O selvagem, que na África dos sertões sacrifica ao seu manipanso, o [...]— cada um está dizendo a mesma coisa, servindo-se da voz que tem. Todas as religiões são, afinal, uma só religião. Não importa o que crês, disse Carlyle, senão o como o crês. Mas já antes o Povo o dissera, em sua grande e simples linguagem — o nosso Povo: Deus escreve direito por linhas tortas.

Nunca eu pensaria em ir desviar um negro do seu manipanso, ou um índio ignorante do seu ídolo, porque, além de me não ter dado Deus a verdade, com que possa desmenti-los em seu culto, não sei se Deus não estará falando com eles mais apropriadamenteo por meio daqueles símbolos, do que eu lhes poderia falar

por meio de outros, que compreendo mas eles porventura não compreenderiam Repudio, por isso, tudo quanto seja missões religiosas, ou tudo quanto tente falar a um homem, como verdade, uma linguagem que ele não pode compreender.

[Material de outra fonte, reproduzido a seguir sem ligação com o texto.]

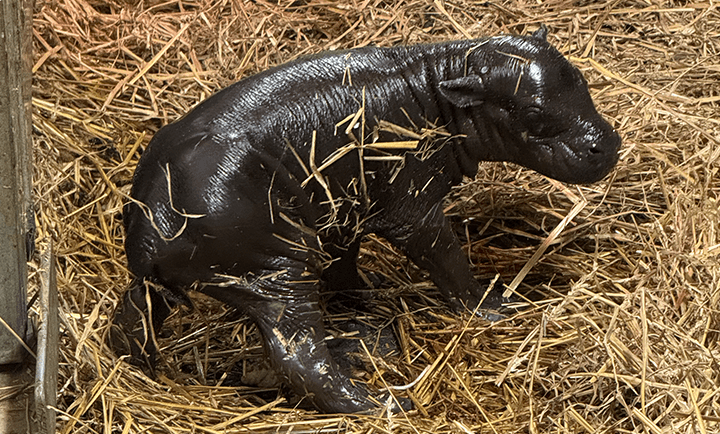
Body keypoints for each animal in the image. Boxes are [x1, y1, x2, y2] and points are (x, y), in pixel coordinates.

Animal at [109, 26, 620, 413]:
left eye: (580, 77)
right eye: (531, 110)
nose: (608, 145)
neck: (440, 84)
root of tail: (150, 230)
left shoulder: (344, 209)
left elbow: (345, 264)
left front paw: (368, 297)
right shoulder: (411, 209)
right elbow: (447, 260)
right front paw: (494, 307)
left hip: (178, 281)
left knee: (133, 317)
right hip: (276, 274)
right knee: (299, 357)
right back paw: (382, 403)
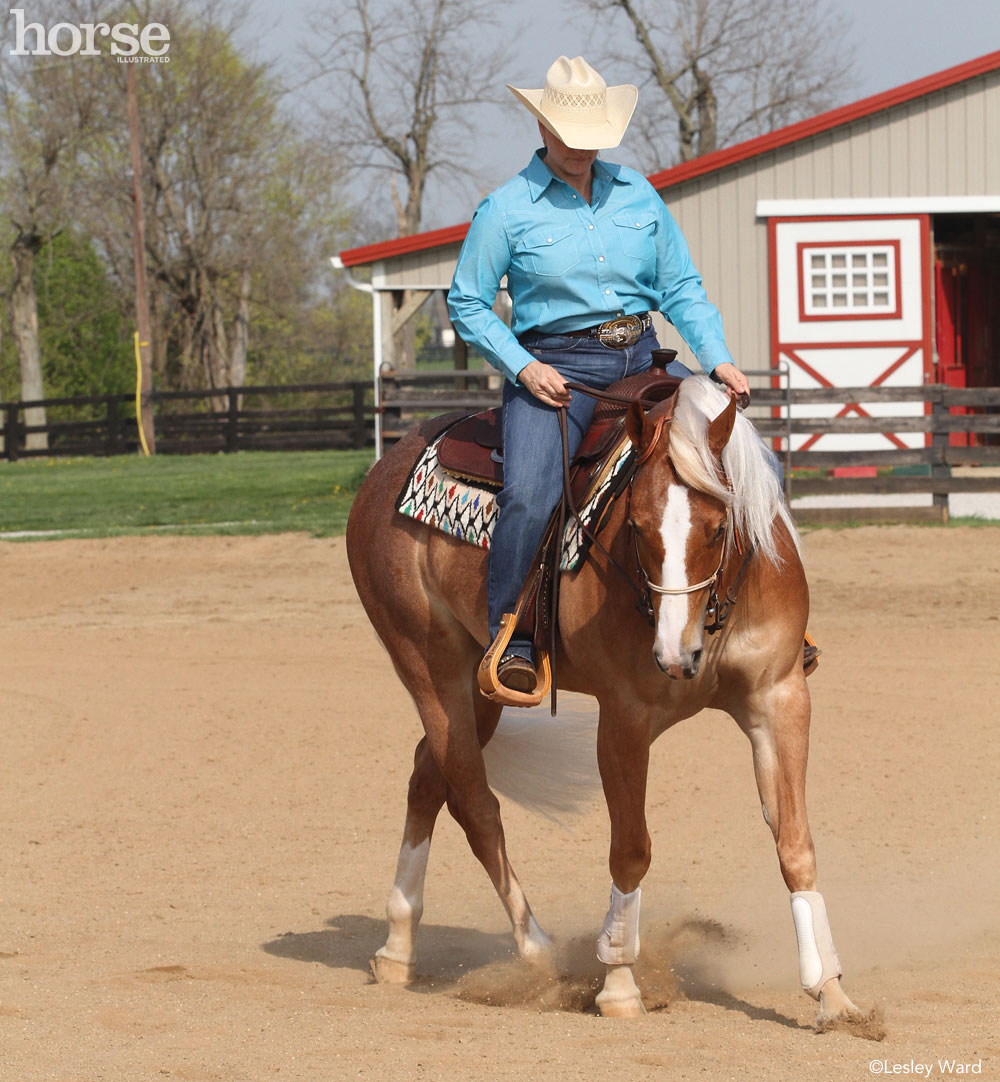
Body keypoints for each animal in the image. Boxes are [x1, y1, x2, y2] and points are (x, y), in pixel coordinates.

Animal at [346, 378, 861, 1021]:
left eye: (720, 527)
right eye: (635, 527)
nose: (676, 653)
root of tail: (383, 472)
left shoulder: (780, 700)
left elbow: (795, 843)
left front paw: (832, 993)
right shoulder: (623, 718)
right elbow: (631, 848)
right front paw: (617, 982)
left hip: (479, 686)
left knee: (427, 778)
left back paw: (397, 946)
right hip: (429, 668)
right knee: (476, 803)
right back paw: (539, 953)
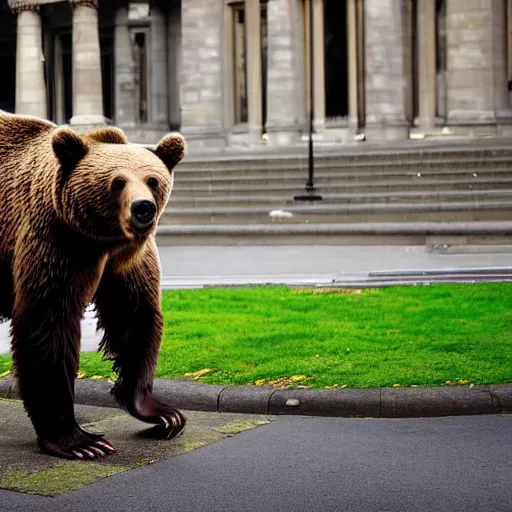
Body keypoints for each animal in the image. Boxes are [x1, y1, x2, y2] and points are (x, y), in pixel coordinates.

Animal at [0, 111, 187, 460]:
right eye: (118, 182)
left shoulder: (125, 259)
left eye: (152, 180)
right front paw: (81, 441)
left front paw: (163, 412)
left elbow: (134, 315)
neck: (102, 237)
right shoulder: (55, 240)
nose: (143, 208)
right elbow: (48, 321)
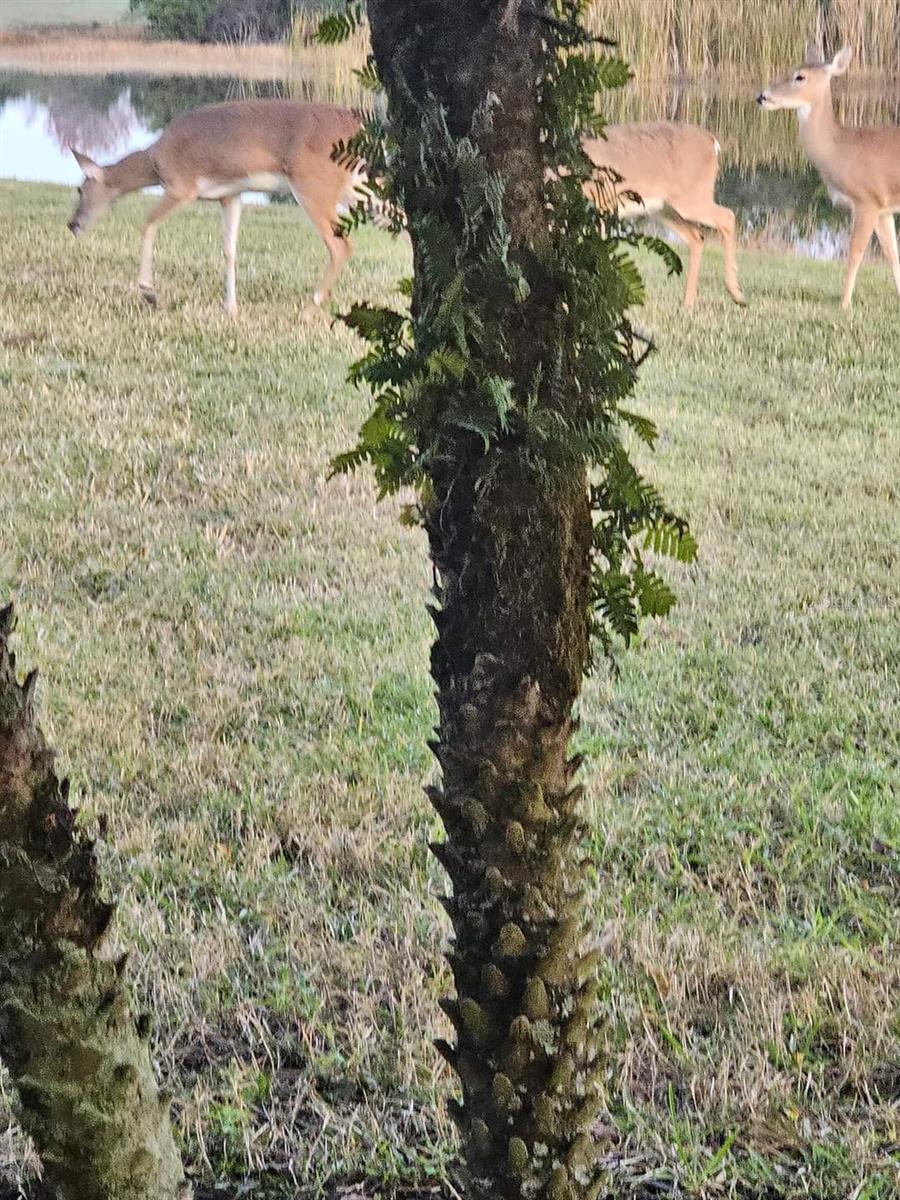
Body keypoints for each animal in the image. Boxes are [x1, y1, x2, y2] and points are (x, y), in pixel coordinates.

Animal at [66, 100, 369, 314]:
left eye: (80, 188)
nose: (72, 224)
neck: (155, 160)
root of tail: (358, 128)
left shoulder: (181, 186)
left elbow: (147, 223)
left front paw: (148, 292)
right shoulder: (230, 195)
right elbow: (229, 250)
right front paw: (231, 308)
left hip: (314, 186)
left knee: (341, 246)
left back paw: (307, 309)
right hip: (359, 188)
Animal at [580, 121, 748, 307]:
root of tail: (712, 141)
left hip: (690, 197)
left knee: (727, 216)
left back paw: (737, 295)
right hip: (664, 207)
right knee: (697, 236)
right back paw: (687, 303)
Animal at [763, 46, 900, 309]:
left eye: (800, 76)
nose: (762, 96)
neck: (839, 150)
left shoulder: (867, 199)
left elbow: (855, 253)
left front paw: (844, 304)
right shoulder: (884, 207)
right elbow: (892, 253)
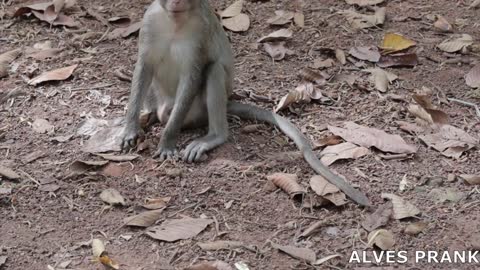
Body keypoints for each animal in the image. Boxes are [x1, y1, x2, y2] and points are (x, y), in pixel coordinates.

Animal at [121, 0, 372, 207]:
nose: (176, 1)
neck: (175, 21)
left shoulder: (200, 31)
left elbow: (192, 75)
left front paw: (167, 140)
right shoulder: (149, 22)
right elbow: (144, 67)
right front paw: (130, 128)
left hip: (196, 111)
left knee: (213, 70)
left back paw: (213, 136)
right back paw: (148, 115)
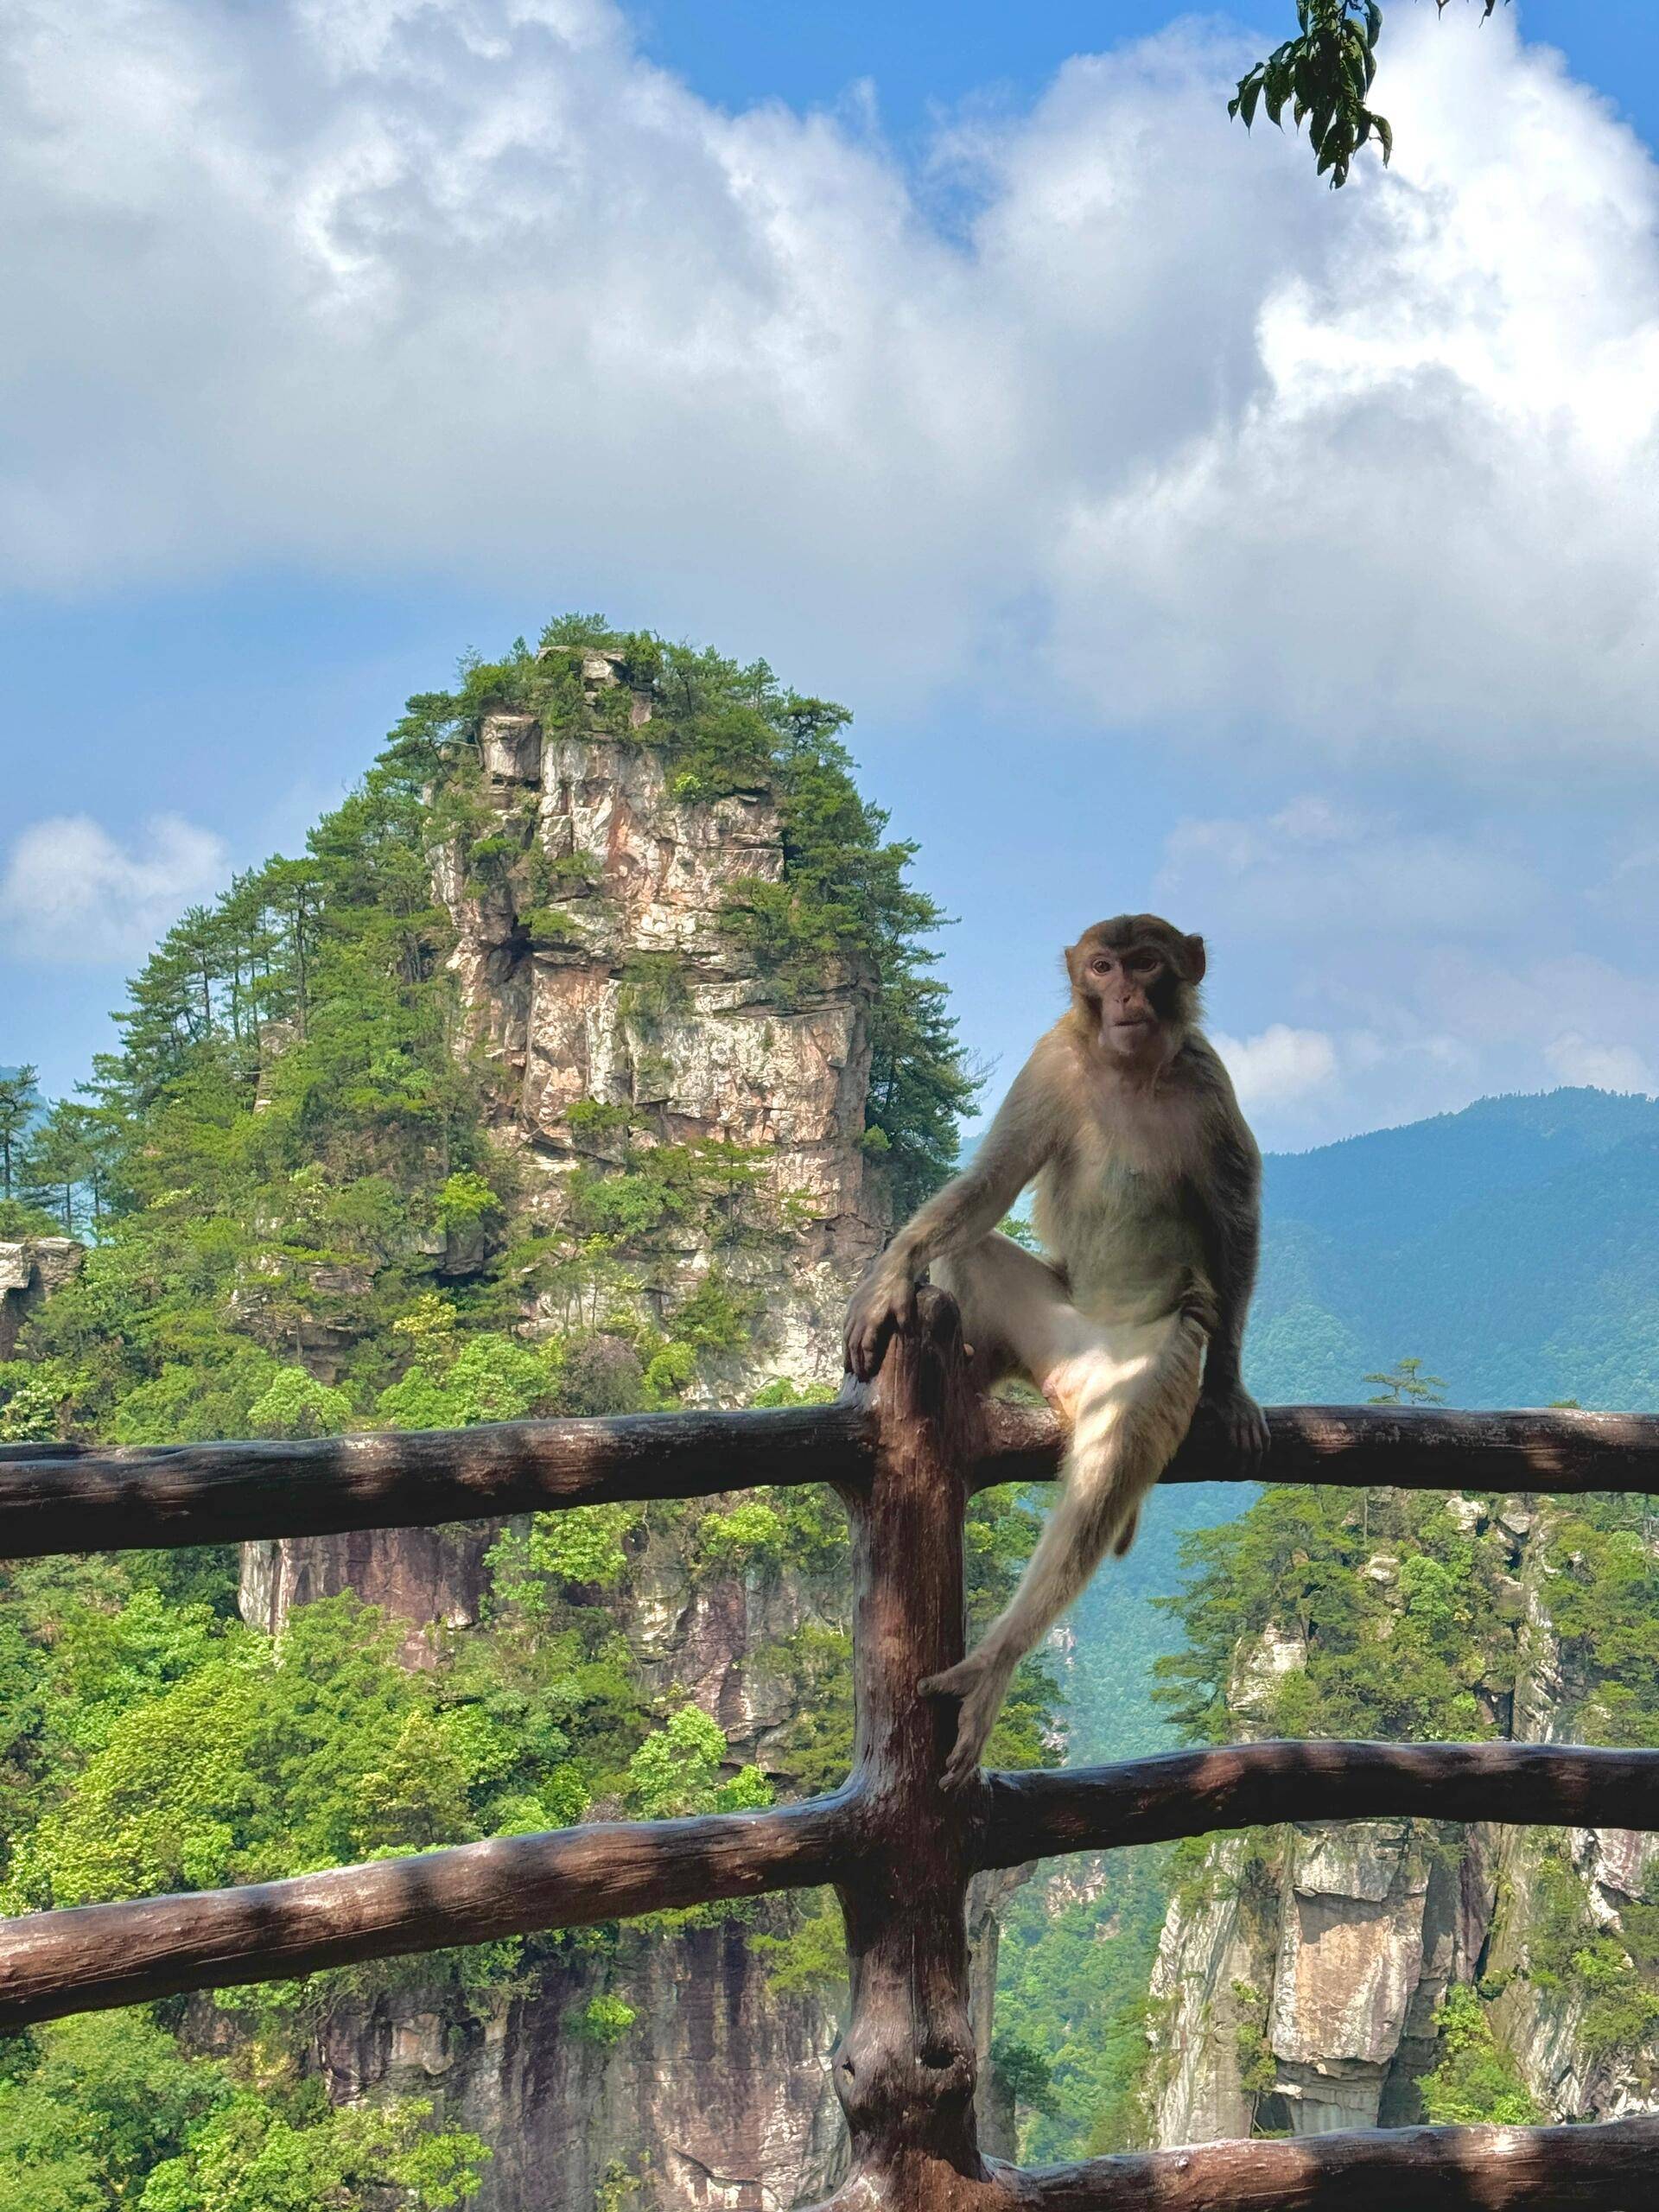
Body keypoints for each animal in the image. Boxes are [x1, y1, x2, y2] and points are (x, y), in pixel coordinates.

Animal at [844, 915, 1274, 1796]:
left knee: (1108, 1467)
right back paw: (957, 1374)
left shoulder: (1209, 1082)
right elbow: (992, 1182)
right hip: (1046, 1327)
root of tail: (1075, 1376)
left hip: (1150, 1359)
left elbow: (1235, 1215)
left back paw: (994, 1662)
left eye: (1147, 963)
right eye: (1103, 966)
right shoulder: (1051, 1059)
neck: (1128, 1070)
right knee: (971, 1254)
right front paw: (889, 1276)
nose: (1126, 997)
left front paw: (1231, 1386)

Não queremos estrangeiros. No sentimento patriótico não deve existir elemento que não seja nosso. Expulsemos pois o elemento romano. Se há que haver religião em nosso patriotismo, extraiamo-la desse mesmo patriotismo. Felizmente temo-la: o sebastianismo.

s.d.

Sobre Portugal - Introdução ao Problema Nacional. Fernando Pessoa (Recolha de textos de Maria Isabel Rocheta e Maria Paula Morão. Introdução organizada por Joel Serrão.) Lisboa: Ática, 1979.